Indeed, Zandi estimates that expanding unemployment benefits returns $1.61 for every federal dollar spent; increasing food stamps returns $1.74; and direct aid to states — for things like keeping teachers and firefighters employed — yields $1.41.
Baker is also pushing the creation of a federal work-share program, under which employers could reduce the hours of workers rather than laying them off, and the government would make up the difference in lost wages. Workers win, under this plan, because they keep their jobs. Employers benefit because they don’t have to train new part-time workers. And states stand to gain because the resulting payments would be less than the unemployment benefits they’d have to pay otherwise.
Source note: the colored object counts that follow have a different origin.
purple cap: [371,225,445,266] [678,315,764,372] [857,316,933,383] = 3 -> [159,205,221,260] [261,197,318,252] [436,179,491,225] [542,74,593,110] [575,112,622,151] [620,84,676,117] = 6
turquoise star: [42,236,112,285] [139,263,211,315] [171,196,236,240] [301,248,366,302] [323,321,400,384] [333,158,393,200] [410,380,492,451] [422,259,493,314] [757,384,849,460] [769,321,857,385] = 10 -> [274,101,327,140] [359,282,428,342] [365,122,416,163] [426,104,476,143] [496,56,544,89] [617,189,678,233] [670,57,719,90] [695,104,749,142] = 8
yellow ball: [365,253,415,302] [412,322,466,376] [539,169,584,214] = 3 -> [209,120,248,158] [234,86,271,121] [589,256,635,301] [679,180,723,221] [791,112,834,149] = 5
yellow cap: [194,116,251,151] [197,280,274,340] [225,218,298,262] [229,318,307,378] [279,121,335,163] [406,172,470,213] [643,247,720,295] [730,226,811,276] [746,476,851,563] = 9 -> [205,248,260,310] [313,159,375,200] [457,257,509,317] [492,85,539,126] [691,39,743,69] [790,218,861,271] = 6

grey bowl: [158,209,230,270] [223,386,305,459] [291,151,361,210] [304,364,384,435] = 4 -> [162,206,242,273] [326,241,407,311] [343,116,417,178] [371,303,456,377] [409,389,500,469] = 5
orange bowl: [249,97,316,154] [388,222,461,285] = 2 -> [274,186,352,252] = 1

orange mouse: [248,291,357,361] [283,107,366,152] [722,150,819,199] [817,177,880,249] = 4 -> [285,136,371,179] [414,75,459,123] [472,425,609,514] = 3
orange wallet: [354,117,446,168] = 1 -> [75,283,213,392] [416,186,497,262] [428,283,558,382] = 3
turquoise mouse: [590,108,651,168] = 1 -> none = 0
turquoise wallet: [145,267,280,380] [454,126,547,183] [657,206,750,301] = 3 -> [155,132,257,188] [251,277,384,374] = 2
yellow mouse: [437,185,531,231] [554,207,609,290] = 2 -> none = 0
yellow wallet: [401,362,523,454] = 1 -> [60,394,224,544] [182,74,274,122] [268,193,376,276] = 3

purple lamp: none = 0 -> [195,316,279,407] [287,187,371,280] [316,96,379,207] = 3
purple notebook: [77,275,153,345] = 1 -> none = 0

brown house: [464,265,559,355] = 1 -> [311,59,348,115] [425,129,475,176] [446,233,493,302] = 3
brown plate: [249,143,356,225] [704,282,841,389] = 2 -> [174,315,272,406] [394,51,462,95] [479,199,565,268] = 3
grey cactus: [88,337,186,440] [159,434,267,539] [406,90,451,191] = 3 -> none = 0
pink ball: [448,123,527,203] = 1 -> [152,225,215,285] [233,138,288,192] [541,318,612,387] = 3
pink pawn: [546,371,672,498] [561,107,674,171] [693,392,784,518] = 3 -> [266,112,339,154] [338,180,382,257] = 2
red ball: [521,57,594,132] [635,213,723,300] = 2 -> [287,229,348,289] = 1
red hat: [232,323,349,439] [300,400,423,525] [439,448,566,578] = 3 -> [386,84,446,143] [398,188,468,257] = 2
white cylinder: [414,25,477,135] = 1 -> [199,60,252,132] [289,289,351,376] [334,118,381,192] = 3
There’s some indication that Democratic leaders have already taken some lessons from the shortcomings of the first two stimulus approaches — at least as it pertains to marketing their yet-unveiled bill. For one thing, Democrats have abandoned the “stimulus” label, referring to their latest push instead as the “jobs bill,” lest the public confuse the legislation with the Wall Street bailout.
And another: Democrats haven’t made any grand predictions about the effectiveness of the measure before they even know what’s in it — a departure from last year, when White House economists said the Democrats’ stimulus proposal would keep the nation’s unemployment rate below 8 percent.
“The president’s mistake, and it was a mistake, was to underestimate how bad the situation was we inherited under Bush,” Rep. Jerrold Nadler (D-N.Y.) said this week. “He should not have said that unemployment would peak at 8 percent.”
Indeed, the ink was barely dry on the bill when the jobless rate hit 8.1 percent.